Non può certo mancare in questo elenco un grande vino rosso del sud. Detto il “Barolo del Sud”, il Taurasi si presta agli abbinamenti importanti tanto quanto il suo cugino piemontese. Viene ottenuto dall’aglianico, vitigno tipico delle regioni centromeridionali, e il suo processo di vinificazione prevede un passaggio in legno prolungato, che gli conferisce struttura e rotondità. I tannini sono vellutati, meno pronunciati di quelli dei vini ottenuti, per esempio, dal nebbiolo. I profumi intensamente fruttati si arricchiscono di sentori speziati e, in caso di lunga evoluzione, anche di profumi eterei.

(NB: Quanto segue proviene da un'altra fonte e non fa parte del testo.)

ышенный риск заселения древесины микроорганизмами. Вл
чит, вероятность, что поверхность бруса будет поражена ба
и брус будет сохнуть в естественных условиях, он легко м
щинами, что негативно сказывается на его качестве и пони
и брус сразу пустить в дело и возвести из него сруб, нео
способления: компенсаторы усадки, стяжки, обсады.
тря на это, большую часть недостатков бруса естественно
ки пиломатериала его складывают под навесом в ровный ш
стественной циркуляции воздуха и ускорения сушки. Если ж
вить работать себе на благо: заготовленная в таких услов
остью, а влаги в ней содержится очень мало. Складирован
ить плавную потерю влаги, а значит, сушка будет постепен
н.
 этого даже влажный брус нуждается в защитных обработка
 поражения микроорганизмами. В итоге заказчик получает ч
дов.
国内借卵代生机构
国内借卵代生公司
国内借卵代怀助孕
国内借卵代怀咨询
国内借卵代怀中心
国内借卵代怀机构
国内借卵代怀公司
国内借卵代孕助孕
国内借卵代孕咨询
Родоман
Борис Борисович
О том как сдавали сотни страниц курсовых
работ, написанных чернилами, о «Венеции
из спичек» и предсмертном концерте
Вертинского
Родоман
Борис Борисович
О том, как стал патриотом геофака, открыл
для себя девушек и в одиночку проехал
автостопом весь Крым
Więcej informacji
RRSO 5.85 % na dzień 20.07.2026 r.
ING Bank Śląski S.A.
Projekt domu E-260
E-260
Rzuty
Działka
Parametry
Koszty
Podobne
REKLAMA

È un vino complesso, che si adatta ad accompagnare non solo preparazioni importanti, ma anche piatti meno impegnativi. Potrete quindi spaziare da primi conditi con sughi di carne, a secondi di carne rossa arrosto, fino ad arrivare alla selvaggina. Se volete proporre un cult del Natale, potete preparare un tacchino ripieno al forno con castagne, è sufficiente prestare attenzione che il vino non sia troppo strutturato, magari scegliete un’annata non molto remota.

Ora avete molte idee per il vostro Natale, ma ricordate: può essere Natale tutti i giorni, specialmente con dei vini così!